Insurance Minimum Requirements
Truck accidents cause enormous damage. As a result, the law requires that all vehicles on the road carry a minimum amount of insurance coverage that protects accident victims. Since both state and federal governments appreciate the amount of damage that can be caused by a large commercial truck, they have established high minimum insurance requirements for these trucks. Georgia law already requires minimum policy limits of $100,000 per person affected and $300,000 total per accident.
Federal insurance requirements are:
- $750,000 – For trucks that weigh at least 10,000 pounds and do not carry hazardous material.
- $1,000,000 – For trucks weighing at least 10,000 pounds that carry miscellaneous hazardous materials such as oil.
- $5,000,000 – For trucks that either carry at least 3,500 gallons of certain hazardous materials, or carrying certain highly dangerous materials such as explosives or contents that are poisonous if inhaled.
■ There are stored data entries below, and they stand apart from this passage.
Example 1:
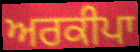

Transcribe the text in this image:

ਅਰਕੀਪਾ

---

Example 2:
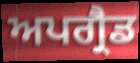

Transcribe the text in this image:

ਅਪਗ੍ਰੈਡ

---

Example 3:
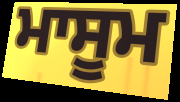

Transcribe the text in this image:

ਮਾਸੂਮ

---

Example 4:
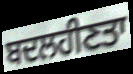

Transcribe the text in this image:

ਬਦਲਹੀਣਤਾ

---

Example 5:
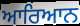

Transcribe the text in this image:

ਆਰਿਆਨ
While a truck driver or trucking company may have insurance that covers your injuries after you have been the victim of an accident, you will still need experienced legal counsel to collect the compensation that you deserve. Insurance companies and trucking carriers seek to reduce their liability after a terrible accident, and they will have a team of lawyers working aggressively to you far less than the value of your claim. Skilled truck accident lawyers understand DOT regulations for truck drivers, and they can make sure you get everything that you deserve.
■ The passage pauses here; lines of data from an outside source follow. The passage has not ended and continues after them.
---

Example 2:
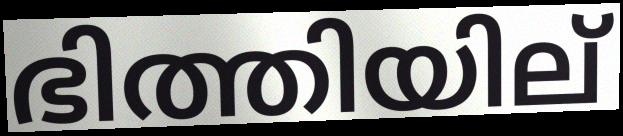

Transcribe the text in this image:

ഭിത്തിയില്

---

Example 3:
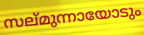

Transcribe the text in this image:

Winning The Damages That You Need
DOT truck regulations make the roads safer for all of us. However, they also work as guidelines to demonstrate how a careless trucker or trucking company failed to take reasonable steps to prevent an accident, such that they owe you compensation for your damages. However, it’s not always easy to recover damages for your injuries. The trucking company and its insurance carrier will not hand over money simply because you are hurt. Rather, you must make it absolutely clear to them that you have a strong case and you’re willing to go to trial if they do not offer a fair settlement.
Truckers and trucking companies routinely violate FMCSA regulations and cause horrific accidents. However, it’s possible that the truck driver that was involved in your accident did nothing wrong. Maybe the trucking company failed its obligations to keep you safe. There are many ways that can happen. One of the most common examples is when they fail to keep their trucks in good working condition. Third parties can also be responsible. For instance, if they poorly distributed the cargo weight when they loaded a truck, or they did not properly label hazardous material, they can be on the hook if their actions led to a terrible accident.
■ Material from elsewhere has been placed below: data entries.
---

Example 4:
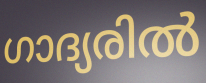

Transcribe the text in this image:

ഗാദ്യരിൽ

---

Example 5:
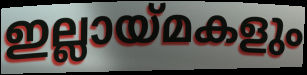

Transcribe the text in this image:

ഇല്ലായ്മകളുംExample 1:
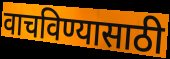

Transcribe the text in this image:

वाचविण्यासाठी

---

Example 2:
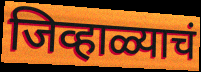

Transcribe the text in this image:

जिव्हाळ्याचं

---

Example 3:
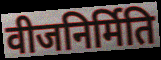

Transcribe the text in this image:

वीजनिर्मिति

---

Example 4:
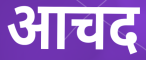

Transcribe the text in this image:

Allen & Scofield Injury Lawyers, LLC consider all federal motor carrier safety regulations when we investigate a truck accident. In addition to determining the party responsible for causing your injuries, we will investigate:
- Driver background records and licensing
- Truck company history
- Third party loading practices
- Vehicle maintenance records
- Hours of service logs
- Driver medical and toxicology records
- Photo and video evidence
- Cell phone tower data
- Accident reconstruction data
- Police reports
Do Not Wait To Call Allen, Bills & Scofield, Injury Lawyers
Truck accidents injure or kill thousands of people in Georgia each year. The truck driver may have made the road unsafe due to reckless driving, or perhaps because they violated certain DOT laws or regulations. It’s important to find out if their employer also is responsible for causing the wreck. Given the state’s strict two-year statute of limitations window for filing an injury or wrongful death lawsuit, it’s important that you call a skilled Atlanta accident lawyer as soon as possible.
Truck accidents are technically complex and require a seasoned truck accident attorney. At Allen & Scofield Injury Lawyers, LLC, we know that insurance companies will do everything in their power to avoid paying you what you deserve. We have successfully obtained tens of millions of dollars for our truck accident injury clients. Our decades of trial experience enables us to confidently take your case to trial if the insurance companies won’t reasonably negotiate with us.